Does training improve diagnostic accuracy and inter-rater agreement in applying the Berlin radiographic definition of acute respiratory distress syndrome? A multicenter prospective study

Jin-Min Peng, Chuan-Yun Qian, Xiang-You Yu, Ming-Yan Zhao, Shu-Sheng Li, Xiao-Chun Ma, Yan Kang, Fa-Chun Zhou, Zhen-Yang He, Tie-He Qin, Yong-Jie Yin, Li Jiang, Zhen-Jie Hu, Ren-Hua Sun, Jian-Dong Lin, Tong Li, Da-Wei Wu, You-Zhong An, Yu-Hang Ai, Li-Hua Zhou, Xiang-Yuan Cao, Xi-Jing Zhang, Rong-Qing Sun, Er-Zhen Chen, Bin Du, China Critical Care Clinical Trial Group (CCCCTG), Jin-Min Peng, Chuan-Yun Qian, Xiang-You Yu, Ming-Yan Zhao, Shu-Sheng Li, Xiao-Chun Ma, Yan Kang, Fa-Chun Zhou, Zhen-Yang He, Tie-He Qin, Yong-Jie Yin, Li Jiang, Zhen-Jie Hu, Ren-Hua Sun, Jian-Dong Lin, Tong Li, Da-Wei Wu, You-Zhong An, Yu-Hang Ai, Li-Hua Zhou, Xiang-Yuan Cao, Xi-Jing Zhang, Rong-Qing Sun, Er-Zhen Chen, Bin Du, China Critical Care Clinical Trial Group (CCCCTG)

Abstract

Background: Poor inter-rater reliability in chest radiograph interpretation has been reported in the context of acute respiratory distress syndrome (ARDS), although not for the Berlin definition of ARDS. We sought to examine the effect of training material on the accuracy and consistency of intensivists' chest radiograph interpretations for ARDS diagnosis.

Methods: We conducted a rater agreement study in which 286 intensivists (residents 41.3%, junior attending physicians 35.3%, and senior attending physician 23.4%) independently reviewed the same 12 chest radiographs developed by the ARDS Definition Task Force ("the panel") before and after training.

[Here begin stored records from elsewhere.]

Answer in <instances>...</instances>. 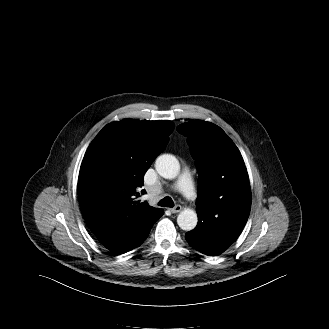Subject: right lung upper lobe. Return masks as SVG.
<instances>
[{
  "mask_svg": "<svg viewBox=\"0 0 329 329\" xmlns=\"http://www.w3.org/2000/svg\"><path fill=\"white\" fill-rule=\"evenodd\" d=\"M173 129L167 120L126 119L106 125L92 141L80 167L78 195L95 236L113 226L145 222L162 210L134 197Z\"/></svg>",
  "mask_w": 329,
  "mask_h": 329,
  "instance_id": "right-lung-upper-lobe-1",
  "label": "right lung upper lobe"
}]
</instances>
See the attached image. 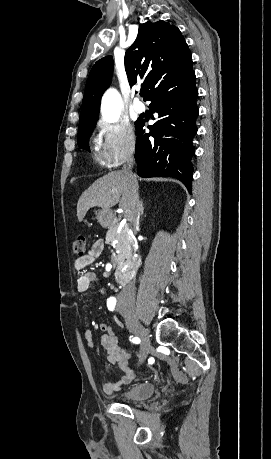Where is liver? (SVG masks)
Instances as JSON below:
<instances>
[{"instance_id":"1","label":"liver","mask_w":271,"mask_h":459,"mask_svg":"<svg viewBox=\"0 0 271 459\" xmlns=\"http://www.w3.org/2000/svg\"><path fill=\"white\" fill-rule=\"evenodd\" d=\"M134 178H129L122 170L119 172H109L107 176L96 180L88 190L83 192L77 204V218L82 222L88 210L99 206L103 210H110L119 202L121 210H131L132 208V186ZM122 198L120 200V196Z\"/></svg>"}]
</instances>
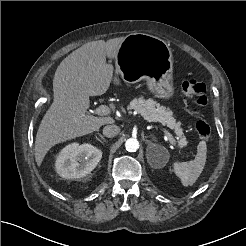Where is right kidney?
I'll list each match as a JSON object with an SVG mask.
<instances>
[{
  "label": "right kidney",
  "instance_id": "obj_1",
  "mask_svg": "<svg viewBox=\"0 0 246 246\" xmlns=\"http://www.w3.org/2000/svg\"><path fill=\"white\" fill-rule=\"evenodd\" d=\"M102 158V152L91 144L71 143L57 156L55 168L66 179L82 178L89 174Z\"/></svg>",
  "mask_w": 246,
  "mask_h": 246
}]
</instances>
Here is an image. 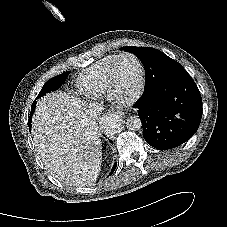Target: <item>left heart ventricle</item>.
I'll return each instance as SVG.
<instances>
[{
  "label": "left heart ventricle",
  "instance_id": "left-heart-ventricle-1",
  "mask_svg": "<svg viewBox=\"0 0 227 227\" xmlns=\"http://www.w3.org/2000/svg\"><path fill=\"white\" fill-rule=\"evenodd\" d=\"M140 72L131 57H124L115 67L116 93L121 98H130L139 86Z\"/></svg>",
  "mask_w": 227,
  "mask_h": 227
}]
</instances>
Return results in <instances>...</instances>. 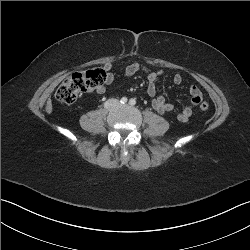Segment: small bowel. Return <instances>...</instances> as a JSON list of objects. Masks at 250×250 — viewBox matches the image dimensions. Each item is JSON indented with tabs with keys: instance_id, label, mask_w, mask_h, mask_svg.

Radiographic diagnoses by the panel were classified into the consistent (n = 4), equivocal (n = 4), and inconsistent (n = 4) categories and were used as a reference. The 1.5-hour training course attended by all 286 intensivists included introduction of the diagnostic rationale, and a subsequent in-depth discussion to reach consensus for all 12 radiographs.

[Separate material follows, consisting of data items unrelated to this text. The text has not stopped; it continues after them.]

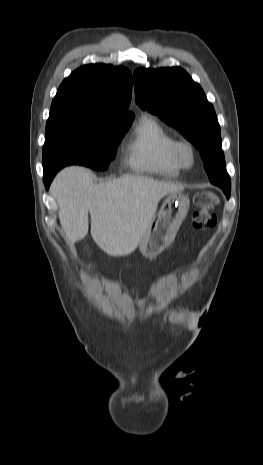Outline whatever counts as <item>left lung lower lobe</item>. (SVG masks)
I'll use <instances>...</instances> for the list:
<instances>
[{
  "mask_svg": "<svg viewBox=\"0 0 263 465\" xmlns=\"http://www.w3.org/2000/svg\"><path fill=\"white\" fill-rule=\"evenodd\" d=\"M202 159L204 161L205 169L209 175L210 181L214 184L216 182V173L215 171L219 167V162L215 157L212 155H204L202 156Z\"/></svg>",
  "mask_w": 263,
  "mask_h": 465,
  "instance_id": "0a47b994",
  "label": "left lung lower lobe"
}]
</instances>
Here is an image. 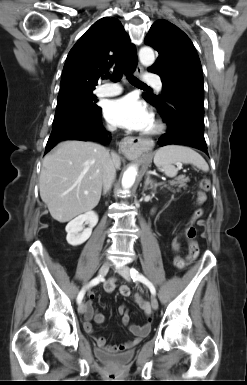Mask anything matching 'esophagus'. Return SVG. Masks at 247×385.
Instances as JSON below:
<instances>
[{"mask_svg":"<svg viewBox=\"0 0 247 385\" xmlns=\"http://www.w3.org/2000/svg\"><path fill=\"white\" fill-rule=\"evenodd\" d=\"M142 72H143V68L140 64H138L136 67L135 74L140 75ZM120 149L126 156H130L137 150H141L142 147L139 139L126 137L121 141Z\"/></svg>","mask_w":247,"mask_h":385,"instance_id":"1","label":"esophagus"}]
</instances>
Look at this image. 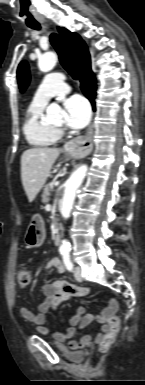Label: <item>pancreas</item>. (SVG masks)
<instances>
[{"instance_id": "pancreas-1", "label": "pancreas", "mask_w": 145, "mask_h": 385, "mask_svg": "<svg viewBox=\"0 0 145 385\" xmlns=\"http://www.w3.org/2000/svg\"><path fill=\"white\" fill-rule=\"evenodd\" d=\"M51 185H46L44 190H43V194H42V202L43 203H48L49 201V196H50V189H51Z\"/></svg>"}]
</instances>
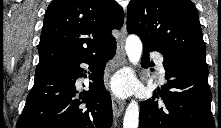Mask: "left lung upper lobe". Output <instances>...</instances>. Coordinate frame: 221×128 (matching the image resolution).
Masks as SVG:
<instances>
[{
    "mask_svg": "<svg viewBox=\"0 0 221 128\" xmlns=\"http://www.w3.org/2000/svg\"><path fill=\"white\" fill-rule=\"evenodd\" d=\"M127 30L143 46L207 67L198 13L190 0H131Z\"/></svg>",
    "mask_w": 221,
    "mask_h": 128,
    "instance_id": "5c2ea615",
    "label": "left lung upper lobe"
}]
</instances>
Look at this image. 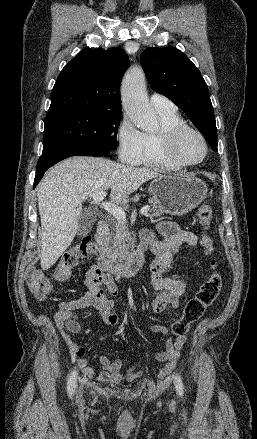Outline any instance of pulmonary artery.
<instances>
[{
	"label": "pulmonary artery",
	"instance_id": "pulmonary-artery-1",
	"mask_svg": "<svg viewBox=\"0 0 257 439\" xmlns=\"http://www.w3.org/2000/svg\"><path fill=\"white\" fill-rule=\"evenodd\" d=\"M151 104L157 112H173L176 111L175 104L167 97L154 93L150 97Z\"/></svg>",
	"mask_w": 257,
	"mask_h": 439
}]
</instances>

Results: Overall diagnostic accuracy, which was defined as the percentage of chest radiographs that were interpreted correctly, improved but remained poor after training (42.0 ± 14.8% before training vs. 55.3 ± 23.4% after training, p < 0.001). Diagnostic sensitivity and specificity improved after training for all diagnostic categories (p < 0.001), with the exception of specificity for the equivocal category (p = 0.883). Diagnostic accuracy was higher for the consistent category than for the inconsistent and equivocal categories (p < 0.001). Comparisons of pre-training and post-training results revealed that inter-rater agreement was poor and did not improve after training, as assessed by overall agreement (0.450 ± 0.406 vs. 0.461 ± 0.575, p = 0.792), Fleiss's kappa (0.133 ± 0.575 vs. 0.178 ± 0.710, p = 0.405), and intraclass correlation coefficient (ICC; 0.219 vs. 0.276, p = 0.470).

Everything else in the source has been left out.